Between 1965 and 1967, together with Elena Cassin and Jean Bottéro, he was the editor of the three volumes of the Fischer Weltgeschichte (Fischer World History) devoted to the Ancient East.

He was Director of the Institut Français d'Archéologie Orientale from 1977 to 1981. Until his death in 2000, he was still active in the subject, publishing Les barrages pharaoniques. Leur raison d'être in 1994. He is the author of À la recherche de l'Égypte oubliée, first volume of the collection "Découvertes Gallimard", which was a bestseller in France, it has been translated into 22 languages and often reprinted.

==Publications==
- With Cyril Aldred, J.L. Cenival, F. Debono, Christiane Desroches Noblecourt, Jean-Philippe Lauer et Jean Leclant, Le temps des pyramides, L'univers des formes, Gallimard, Paris, 1978.
- With Ch. Desroches Noblecourt, Un siècle de fouilles françaises en Égypte 1880-1980, à l'occasion du centenaire de l'école du Caire (IFAO), musée du Louvre, musée d'art et d'essai, Palais de Tokyo, Paris, 21 mai / 15 octobre 1981, IFAO, Le Caire, 1981.
- Essai sur les relations entre Égyptiens et pré-hellènes, n°6, L'orient ancien illustré, A. Maisonneuve, Paris, 1954.
- L'Égypte et le monde égéen pré-hellénique, étude critique des sources Égyptiennes du début de la Dynastie égyptienne XVIIIe à la fin de la XIXe dynastie égyptienne, n° 22, BdE, IFAO, Le Caire, 1956.
- L'Égypte ancienne, Que sais-je ?, n° 247, PUF, Paris, 1960, 1982.
- Institut français d'archéologie orientale du Caire, Livre du Centenaire (1880-1980), n° 104, MIFAO, Le Caire, 1980.
- Les Affamés d'Ounas et le changement climatique de la fin de l'Ancien Empire, MGEM, IFAO, Le Caire, 1985.

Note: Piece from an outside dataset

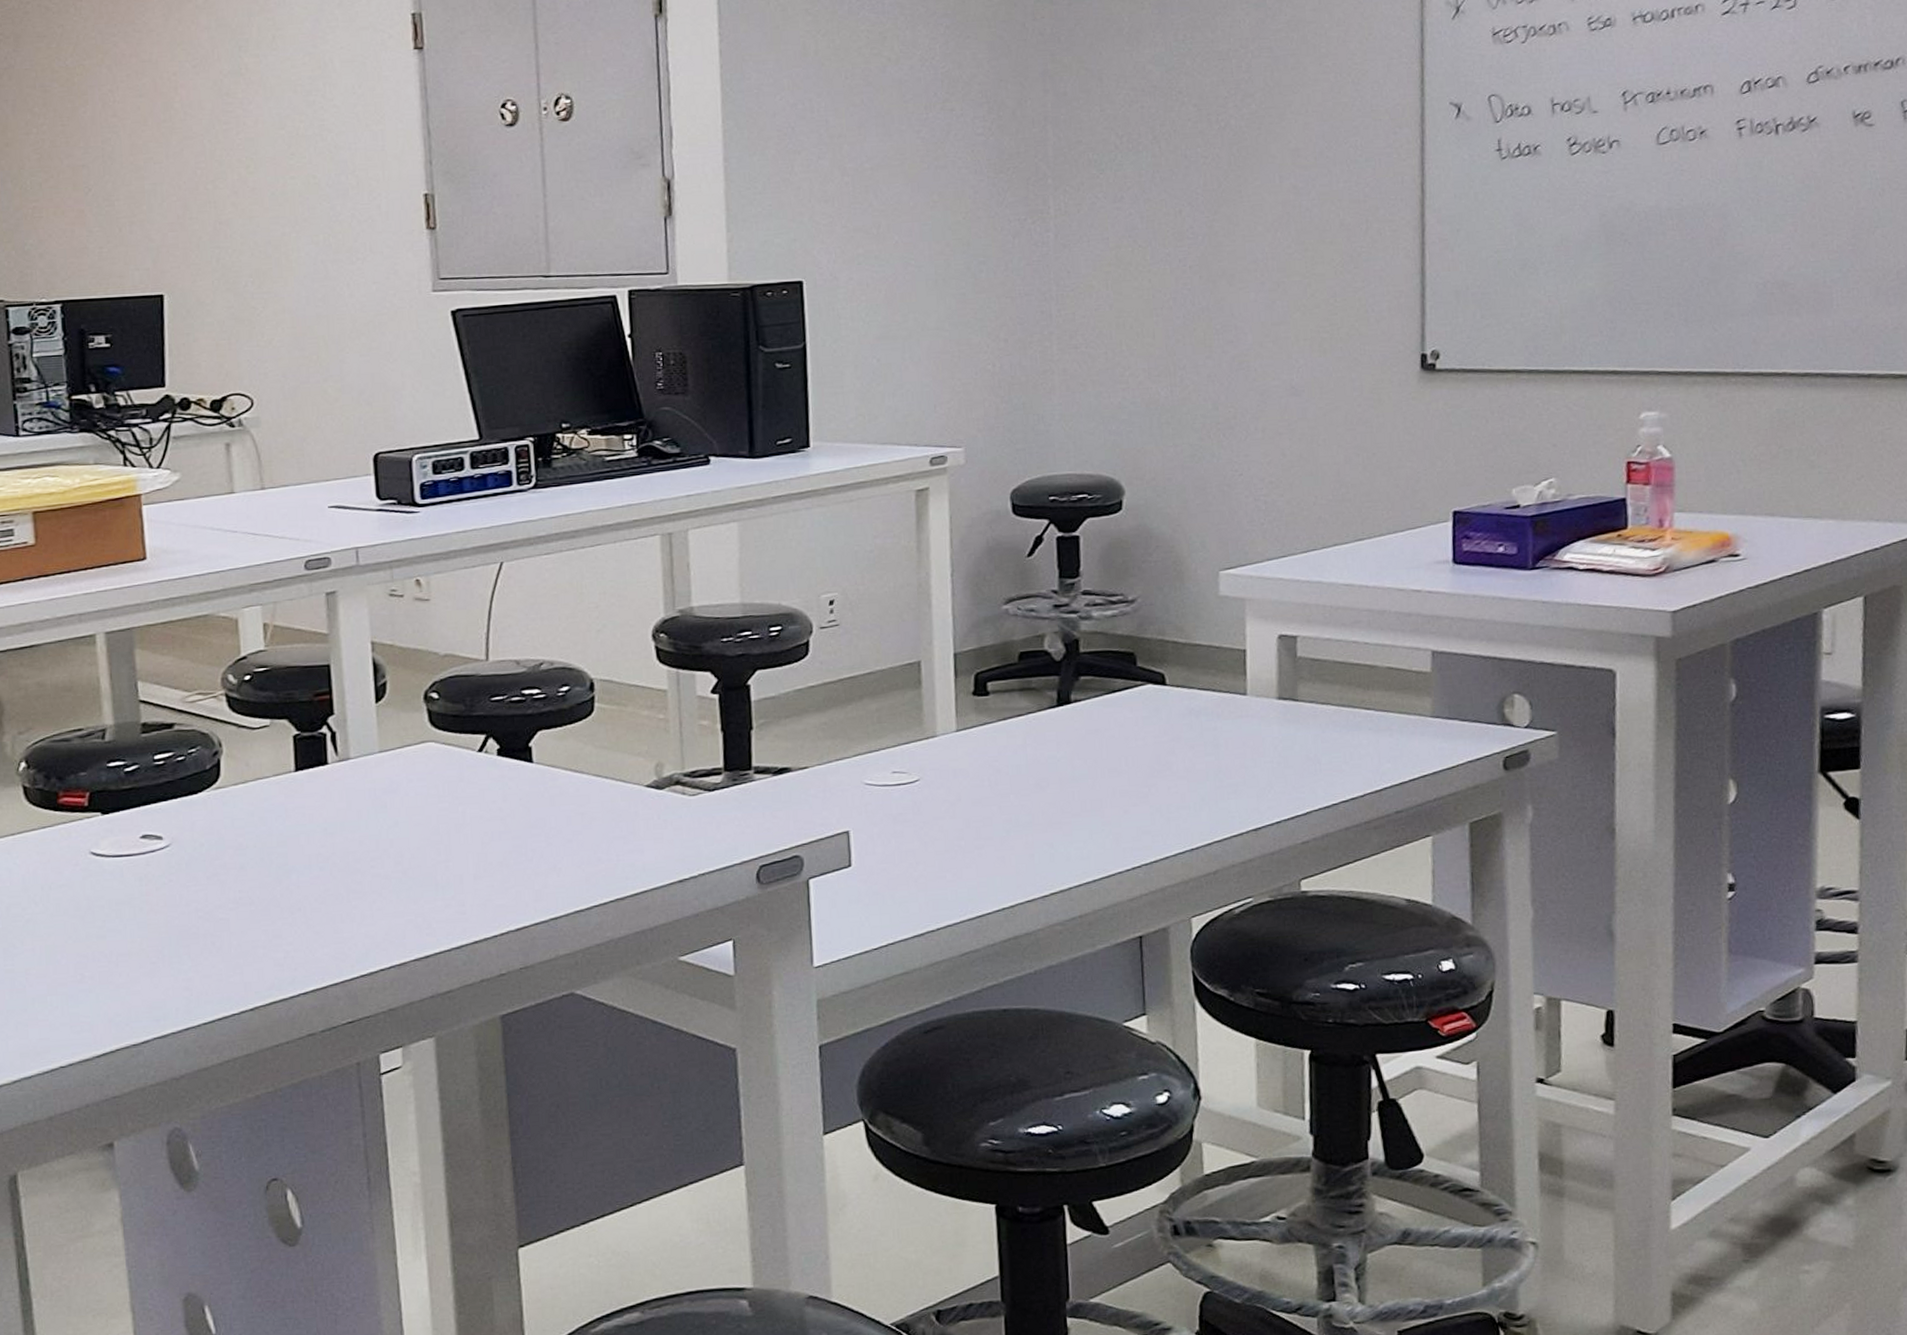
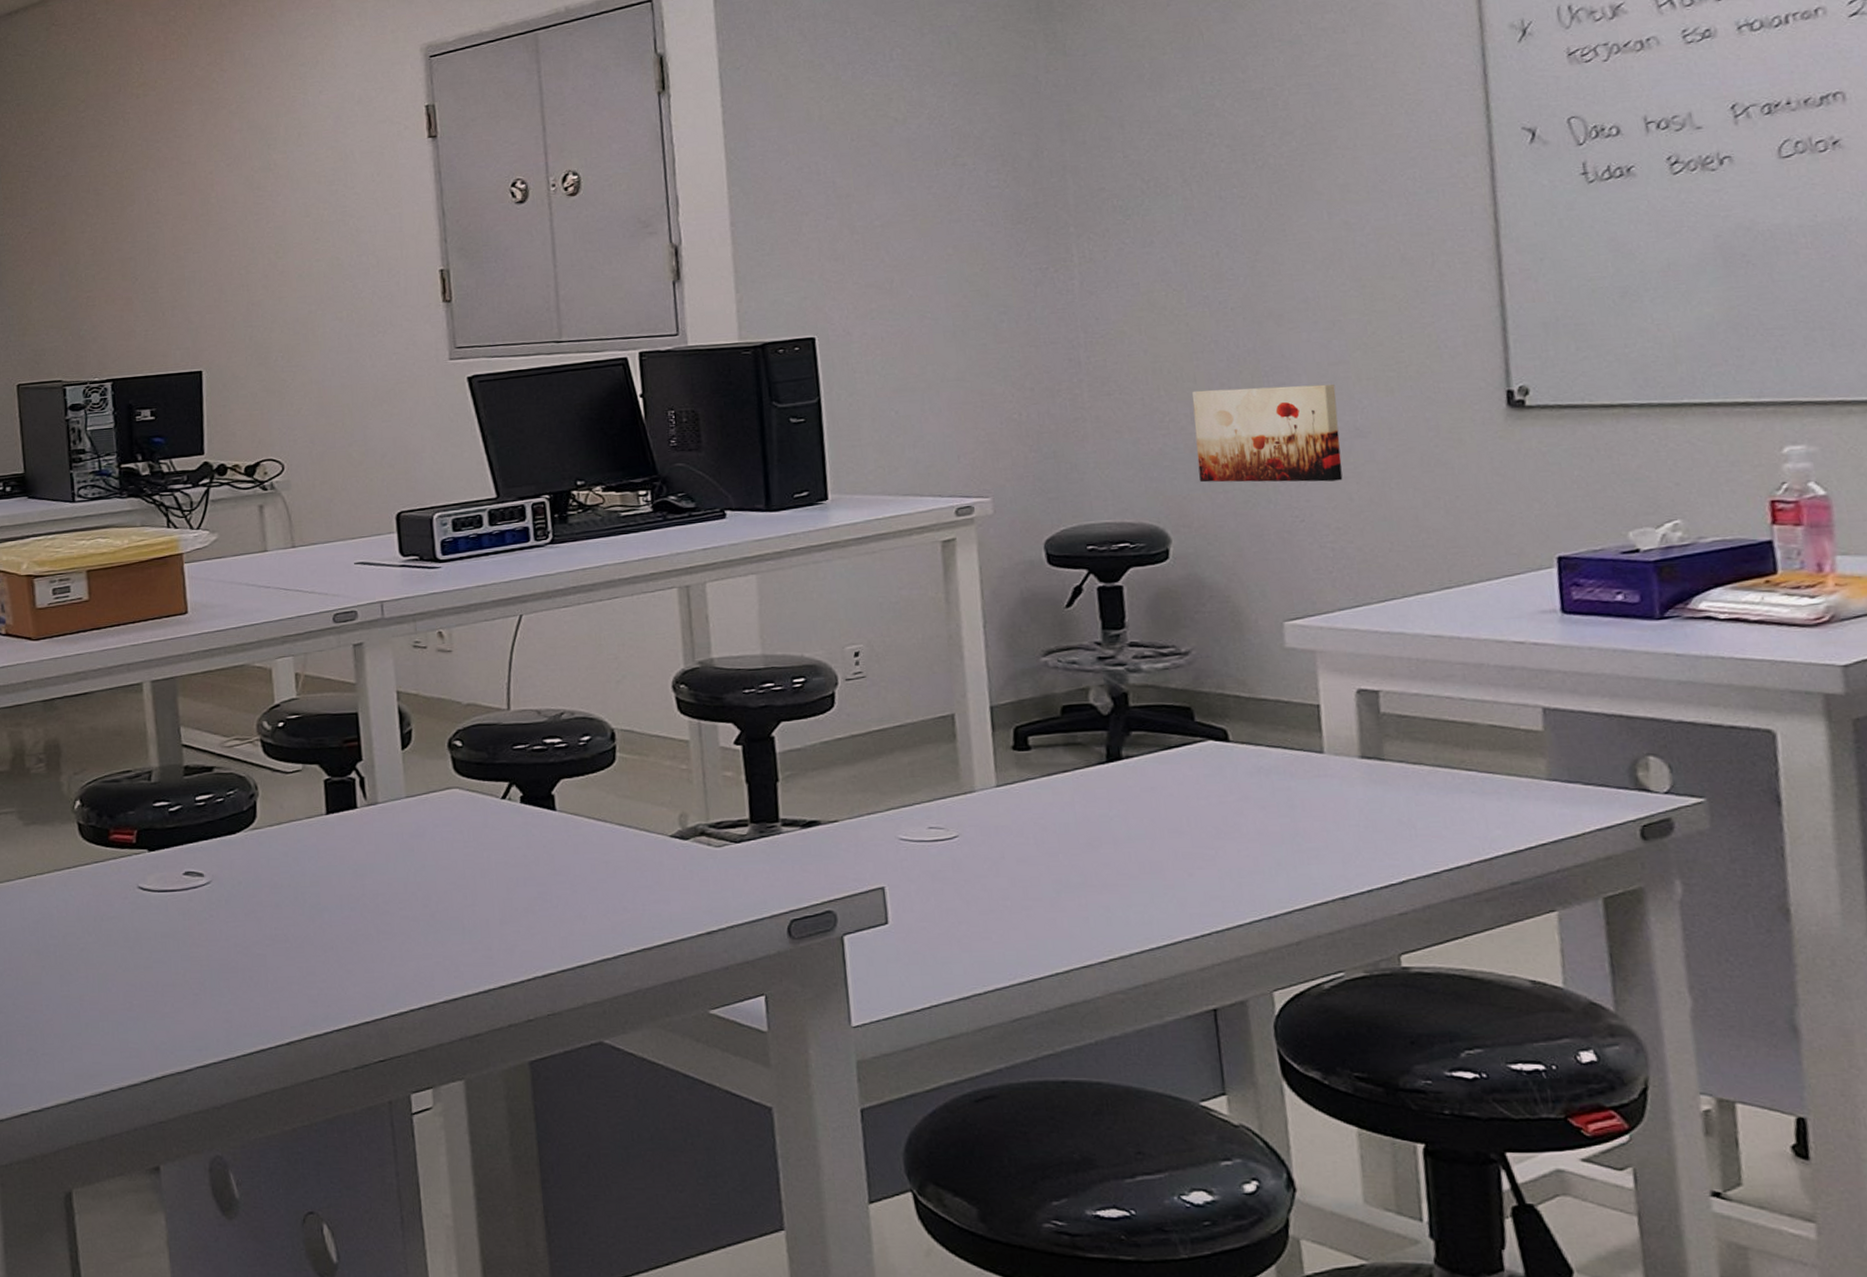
wall art: none [1150,343,1278,438] -> present [1192,384,1343,483]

- À la recherche de l'Égypte oubliée, collection « Découvertes Gallimard » (nº 1), série Archéologie. Paris : Éditions Gallimard, 1986 (reprinted 1988, 1991, 1998, 2000 and new edition in 2007; translated into 22 languages with a total of 25 national editions).
  - Translated into English by Ruth Sharman, US edition – The Search for Ancient Egypt, "Abrams Discoveries" series. New York: Harry N. Abrams, 1992.

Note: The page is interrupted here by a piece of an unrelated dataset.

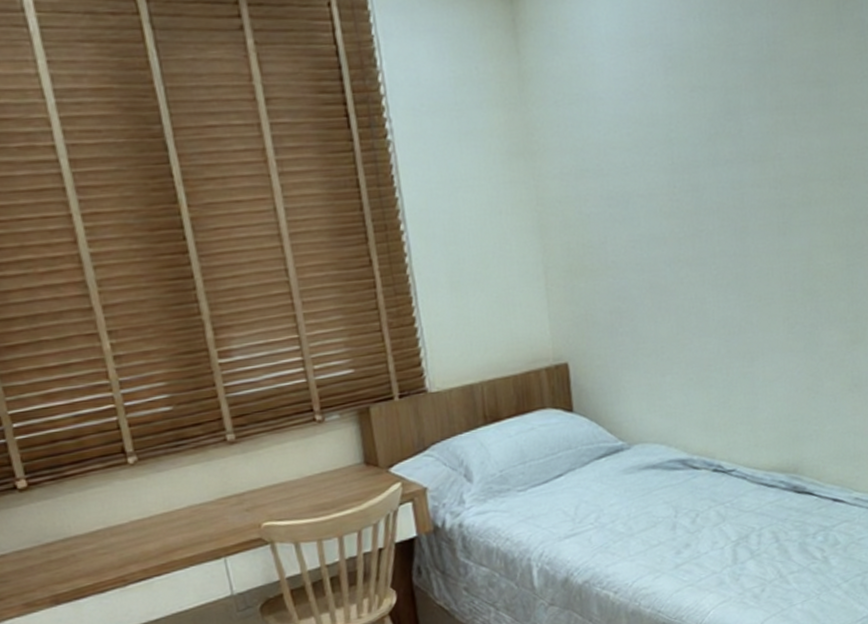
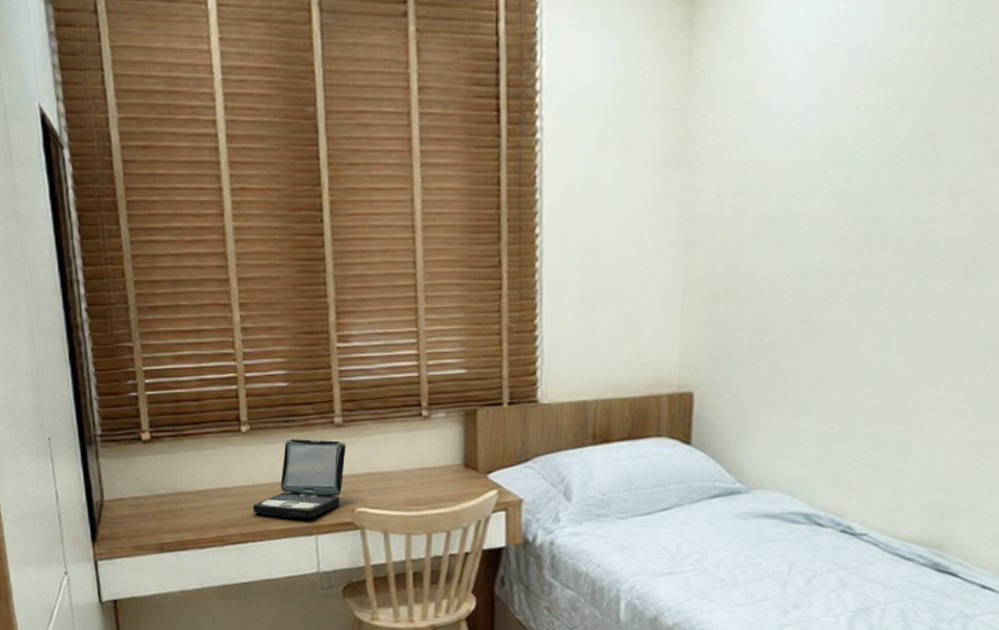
laptop: none [152,457,245,547] -> present [253,438,346,518]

  - UK edition – The Search for Ancient Egypt, 'New Horizons' series. London: Thames & Hudson, 1992.
- L'Égypte à la chambre noire : Francis Frith, photographe de l'Égypte retrouvée, coll. « Découvertes Gallimard Albums », Paris : Éditions Gallimard, 1992.
- L'Égypte et la vallée du Nil, des origines à la fin de l'ancien empire 12000-2000 Av. J.-C., Nouvelle Clio, PUF, Paris, 1992.
  - Translated into Russian by Nina Zhivlova (Н.Ю. Живлова) and Ivan Bogdanov (И.В. Богданов) – Египет и долина Нила, с древнейших времен до конца Древнего царства. 12000-2000 гг. до н.э. СПб.: Нестор-История, 2015.
- Le déchiffrement des hiéroglyphes égyptiens 1680-1840, pp. 579–586, The Intellectual Heritage of Egypt, Budapest, 1992.
- La fin de l'Ancien Empire : un nouvel examen, Vol. 2, pp. 557–562, Atti del VI Congresso Internazionale di Egittologia, Turin, 1993.
- Les barrages pharaoniques. Leur raison d'être, pp. 315–326, Les problèmes institutionnels de l'eau en Égypte ancienne et dans l'Antiquité méditerranéenne, IFAO, Le Caire, 1994.
- Étude des techniques de construction dans l'Égypte ancienne, 3, la décoration des parois, son principe et les dangers d'équivoques qu'elle peut entraîner en ce qui concerne la datation des édifices, MGEM, IFAO, Le Caire, 1985.